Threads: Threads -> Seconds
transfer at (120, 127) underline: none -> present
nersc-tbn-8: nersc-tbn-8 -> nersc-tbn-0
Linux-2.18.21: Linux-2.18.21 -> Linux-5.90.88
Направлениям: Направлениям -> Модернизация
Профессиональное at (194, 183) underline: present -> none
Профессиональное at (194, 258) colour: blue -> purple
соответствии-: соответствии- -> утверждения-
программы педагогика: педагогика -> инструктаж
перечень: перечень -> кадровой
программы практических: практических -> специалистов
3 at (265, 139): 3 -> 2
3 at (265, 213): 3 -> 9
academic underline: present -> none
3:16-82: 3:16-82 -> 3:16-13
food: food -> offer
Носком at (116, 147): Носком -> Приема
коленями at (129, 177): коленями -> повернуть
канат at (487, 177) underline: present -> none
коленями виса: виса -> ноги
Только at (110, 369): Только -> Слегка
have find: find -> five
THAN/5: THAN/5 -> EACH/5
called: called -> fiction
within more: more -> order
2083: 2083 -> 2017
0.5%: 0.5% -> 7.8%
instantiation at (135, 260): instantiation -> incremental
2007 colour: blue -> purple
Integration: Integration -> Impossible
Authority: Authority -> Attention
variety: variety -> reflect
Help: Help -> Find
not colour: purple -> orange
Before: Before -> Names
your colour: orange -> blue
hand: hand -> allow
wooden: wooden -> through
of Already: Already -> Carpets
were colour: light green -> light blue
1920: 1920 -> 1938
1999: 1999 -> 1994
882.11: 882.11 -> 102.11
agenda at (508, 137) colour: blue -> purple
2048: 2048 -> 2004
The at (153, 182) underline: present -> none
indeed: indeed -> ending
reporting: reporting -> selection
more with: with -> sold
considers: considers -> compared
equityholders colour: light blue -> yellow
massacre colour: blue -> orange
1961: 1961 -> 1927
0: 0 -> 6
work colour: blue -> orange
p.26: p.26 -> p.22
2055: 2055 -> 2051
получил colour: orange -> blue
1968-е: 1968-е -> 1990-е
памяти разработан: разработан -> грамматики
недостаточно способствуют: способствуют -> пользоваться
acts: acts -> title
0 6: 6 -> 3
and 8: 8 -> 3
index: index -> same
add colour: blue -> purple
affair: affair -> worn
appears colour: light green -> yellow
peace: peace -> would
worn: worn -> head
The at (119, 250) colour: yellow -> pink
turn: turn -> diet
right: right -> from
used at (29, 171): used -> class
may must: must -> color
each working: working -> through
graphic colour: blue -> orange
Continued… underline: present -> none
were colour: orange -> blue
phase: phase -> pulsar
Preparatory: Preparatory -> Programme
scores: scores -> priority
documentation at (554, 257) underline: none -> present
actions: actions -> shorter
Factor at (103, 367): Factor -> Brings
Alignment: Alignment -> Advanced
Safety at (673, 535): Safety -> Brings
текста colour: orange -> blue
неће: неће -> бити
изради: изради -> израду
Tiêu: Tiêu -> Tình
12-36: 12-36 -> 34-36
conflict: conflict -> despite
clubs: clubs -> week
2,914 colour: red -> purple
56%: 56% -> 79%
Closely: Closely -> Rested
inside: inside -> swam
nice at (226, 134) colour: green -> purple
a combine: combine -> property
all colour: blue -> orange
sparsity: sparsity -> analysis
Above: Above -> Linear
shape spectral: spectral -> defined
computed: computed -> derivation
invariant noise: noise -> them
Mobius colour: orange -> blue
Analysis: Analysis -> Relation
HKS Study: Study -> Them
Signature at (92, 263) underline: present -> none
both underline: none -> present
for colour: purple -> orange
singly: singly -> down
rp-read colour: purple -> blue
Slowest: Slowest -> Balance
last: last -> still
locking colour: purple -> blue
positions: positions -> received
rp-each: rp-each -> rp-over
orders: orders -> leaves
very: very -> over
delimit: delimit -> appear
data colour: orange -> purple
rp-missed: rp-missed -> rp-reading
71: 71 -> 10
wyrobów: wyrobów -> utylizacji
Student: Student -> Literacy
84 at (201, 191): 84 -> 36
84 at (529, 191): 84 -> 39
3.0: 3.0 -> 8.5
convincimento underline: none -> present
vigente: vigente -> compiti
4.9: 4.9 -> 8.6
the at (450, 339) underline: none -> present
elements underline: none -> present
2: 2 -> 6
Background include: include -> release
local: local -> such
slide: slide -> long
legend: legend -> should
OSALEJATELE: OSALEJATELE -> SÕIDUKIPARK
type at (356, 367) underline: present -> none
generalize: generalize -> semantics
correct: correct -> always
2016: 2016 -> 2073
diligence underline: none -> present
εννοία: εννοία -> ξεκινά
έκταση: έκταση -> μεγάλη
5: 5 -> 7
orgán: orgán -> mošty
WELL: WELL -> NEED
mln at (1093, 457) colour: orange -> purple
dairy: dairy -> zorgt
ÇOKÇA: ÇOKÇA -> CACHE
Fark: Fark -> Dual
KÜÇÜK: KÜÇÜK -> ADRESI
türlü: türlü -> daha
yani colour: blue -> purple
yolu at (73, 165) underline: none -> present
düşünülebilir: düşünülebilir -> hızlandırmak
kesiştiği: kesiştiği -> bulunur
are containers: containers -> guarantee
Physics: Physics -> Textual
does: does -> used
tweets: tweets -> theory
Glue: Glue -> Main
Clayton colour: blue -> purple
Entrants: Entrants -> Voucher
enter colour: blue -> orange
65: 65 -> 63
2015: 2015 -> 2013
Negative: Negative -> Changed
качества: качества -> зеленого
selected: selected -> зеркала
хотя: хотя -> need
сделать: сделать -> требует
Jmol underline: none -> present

## THE TASK
Reproduce every line of the listing above verbatim, in its original order.

## ANSWER FOR THIS EXERCISE
Threads: Threads -> Seconds
transfer at (120, 127) underline: none -> present
nersc-tbn-8: nersc-tbn-8 -> nersc-tbn-0
Linux-2.18.21: Linux-2.18.21 -> Linux-5.90.88
Направлениям: Направлениям -> Модернизация
Профессиональное at (194, 183) underline: present -> none
Профессиональное at (194, 258) colour: blue -> purple
соответствии-: соответствии- -> утверждения-
программы педагогика: педагогика -> инструктаж
перечень: перечень -> кадровой
программы практических: практических -> специалистов
3 at (265, 139): 3 -> 2
3 at (265, 213): 3 -> 9
academic underline: present -> none
3:16-82: 3:16-82 -> 3:16-13
food: food -> offer
Носком at (116, 147): Носком -> Приема
коленями at (129, 177): коленями -> повернуть
канат at (487, 177) underline: present -> none
коленями виса: виса -> ноги
Только at (110, 369): Только -> Слегка
have find: find -> five
THAN/5: THAN/5 -> EACH/5
called: called -> fiction
within more: more -> order
2083: 2083 -> 2017
0.5%: 0.5% -> 7.8%
instantiation at (135, 260): instantiation -> incremental
2007 colour: blue -> purple
Integration: Integration -> Impossible
Authority: Authority -> Attention
variety: variety -> reflect
Help: Help -> Find
not colour: purple -> orange
Before: Before -> Names
your colour: orange -> blue
hand: hand -> allow
wooden: wooden -> through
of Already: Already -> Carpets
were colour: light green -> light blue
1920: 1920 -> 1938
1999: 1999 -> 1994
882.11: 882.11 -> 102.11
agenda at (508, 137) colour: blue -> purple
2048: 2048 -> 2004
The at (153, 182) underline: present -> none
indeed: indeed -> ending
reporting: reporting -> selection
more with: with -> sold
considers: considers -> compared
equityholders colour: light blue -> yellow
massacre colour: blue -> orange
1961: 1961 -> 1927
0: 0 -> 6
work colour: blue -> orange
p.26: p.26 -> p.22
2055: 2055 -> 2051
получил colour: orange -> blue
1968-е: 1968-е -> 1990-е
памяти разработан: разработан -> грамматики
недостаточно способствуют: способствуют -> пользоваться
acts: acts -> title
0 6: 6 -> 3
and 8: 8 -> 3
index: index -> same
add colour: blue -> purple
affair: affair -> worn
appears colour: light green -> yellow
peace: peace -> would
worn: worn -> head
The at (119, 250) colour: yellow -> pink
turn: turn -> diet
right: right -> from
used at (29, 171): used -> class
may must: must -> color
each working: working -> through
graphic colour: blue -> orange
Continued… underline: present -> none
were colour: orange -> blue
phase: phase -> pulsar
Preparatory: Preparatory -> Programme
scores: scores -> priority
documentation at (554, 257) underline: none -> present
actions: actions -> shorter
Factor at (103, 367): Factor -> Brings
Alignment: Alignment -> Advanced
Safety at (673, 535): Safety -> Brings
текста colour: orange -> blue
неће: неће -> бити
изради: изради -> израду
Tiêu: Tiêu -> Tình
12-36: 12-36 -> 34-36
conflict: conflict -> despite
clubs: clubs -> week
2,914 colour: red -> purple
56%: 56% -> 79%
Closely: Closely -> Rested
inside: inside -> swam
nice at (226, 134) colour: green -> purple
a combine: combine -> property
all colour: blue -> orange
sparsity: sparsity -> analysis
Above: Above -> Linear
shape spectral: spectral -> defined
computed: computed -> derivation
invariant noise: noise -> them
Mobius colour: orange -> blue
Analysis: Analysis -> Relation
HKS Study: Study -> Them
Signature at (92, 263) underline: present -> none
both underline: none -> present
for colour: purple -> orange
singly: singly -> down
rp-read colour: purple -> blue
Slowest: Slowest -> Balance
last: last -> still
locking colour: purple -> blue
positions: positions -> received
rp-each: rp-each -> rp-over
orders: orders -> leaves
very: very -> over
delimit: delimit -> appear
data colour: orange -> purple
rp-missed: rp-missed -> rp-reading
71: 71 -> 10
wyrobów: wyrobów -> utylizacji
Student: Student -> Literacy
84 at (201, 191): 84 -> 36
84 at (529, 191): 84 -> 39
3.0: 3.0 -> 8.5
convincimento underline: none -> present
vigente: vigente -> compiti
4.9: 4.9 -> 8.6
the at (450, 339) underline: none -> present
elements underline: none -> present
2: 2 -> 6
Background include: include -> release
local: local -> such
slide: slide -> long
legend: legend -> should
OSALEJATELE: OSALEJATELE -> SÕIDUKIPARK
type at (356, 367) underline: present -> none
generalize: generalize -> semantics
correct: correct -> always
2016: 2016 -> 2073
diligence underline: none -> present
εννοία: εννοία -> ξεκινά
έκταση: έκταση -> μεγάλη
5: 5 -> 7
orgán: orgán -> mošty
WELL: WELL -> NEED
mln at (1093, 457) colour: orange -> purple
dairy: dairy -> zorgt
ÇOKÇA: ÇOKÇA -> CACHE
Fark: Fark -> Dual
KÜÇÜK: KÜÇÜK -> ADRESI
türlü: türlü -> daha
yani colour: blue -> purple
yolu at (73, 165) underline: none -> present
düşünülebilir: düşünülebilir -> hızlandırmak
kesiştiği: kesiştiği -> bulunur
are containers: containers -> guarantee
Physics: Physics -> Textual
does: does -> used
tweets: tweets -> theory
Glue: Glue -> Main
Clayton colour: blue -> purple
Entrants: Entrants -> Voucher
enter colour: blue -> orange
65: 65 -> 63
2015: 2015 -> 2013
Negative: Negative -> Changed
качества: качества -> зеленого
selected: selected -> зеркала
хотя: хотя -> need
сделать: сделать -> требует
Jmol underline: none -> present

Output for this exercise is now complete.